Dialogis.id – Pada hari Senin, seorang aktivis perdamaian dari Be’er Sheva, di Israel selatan, mengetahui bahwa temannya, Khalil Abu Yahia, seorang penduduk Jalur Gaza yang dilanda perang, telah tewas dalam serangan udara Israel.
“Dia adalah salah satu penyelenggara Great March of Return,” kata Yossef Mekyton, tampak terguncang dan emosional ketika merujuk pada protes pro-Palestina pada Maret 2018 hingga Desember 2019 yang diadakan di sepanjang perbatasan Israel-Gaza.

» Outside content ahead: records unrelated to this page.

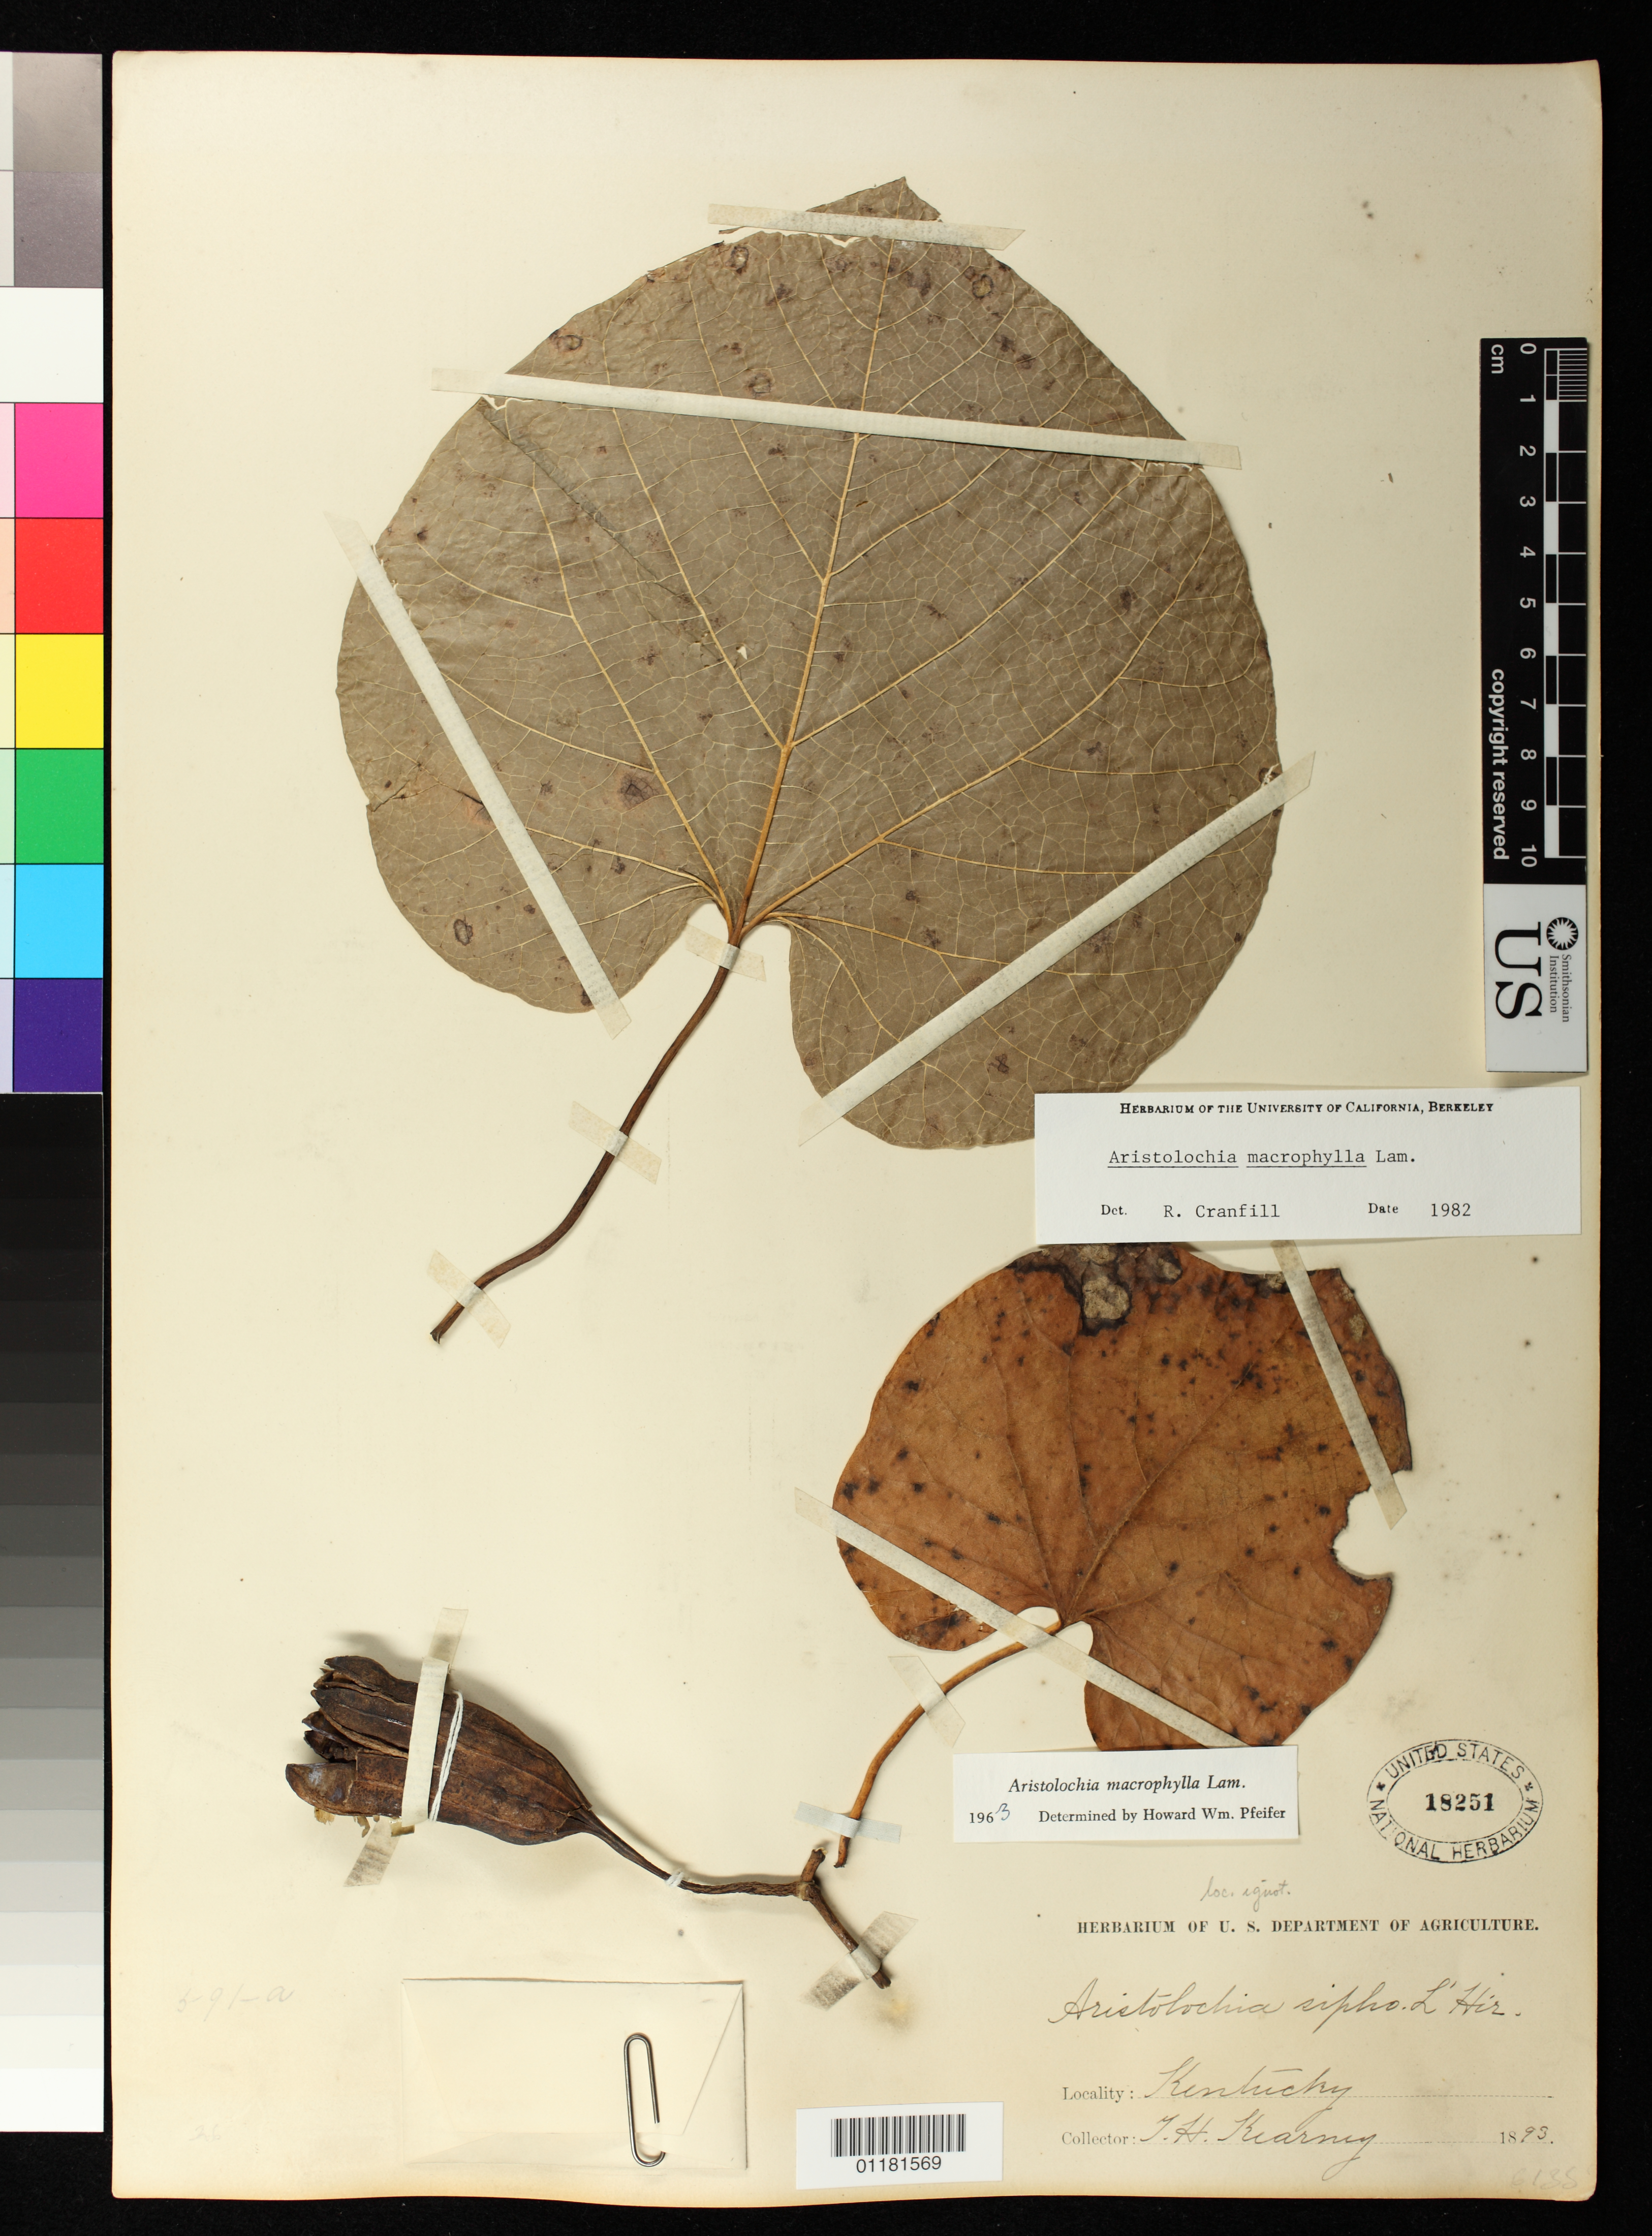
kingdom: Plantae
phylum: Tracheophyta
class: Magnoliopsida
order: Piperales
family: Aristolochiaceae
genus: Aristolochia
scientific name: Aristolochia macrophylla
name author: Lam.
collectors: T. H. Kearney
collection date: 1895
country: United States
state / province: Kentucky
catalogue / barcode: US 18251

“Dan dia dibunuh bersama seluruh keluarganya.”
Mekyton, seorang warga negara Israel, telah lama mendukung hak-hak warga Palestina.
Namun sejak peristiwa 7 Oktober – ketika pejuang Hamas menerobos perbatasan Gaza dengan Israel, menewaskan sekitar 1.400 warga Israel, dan memicu pemboman dalam skala yang belum pernah terjadi sebelumnya di daerah kantong Palestina – Mekyton mengatakan bahwa banyak aktivis yang berbasis di Israel hidup dalam iklim “ketakutan”. .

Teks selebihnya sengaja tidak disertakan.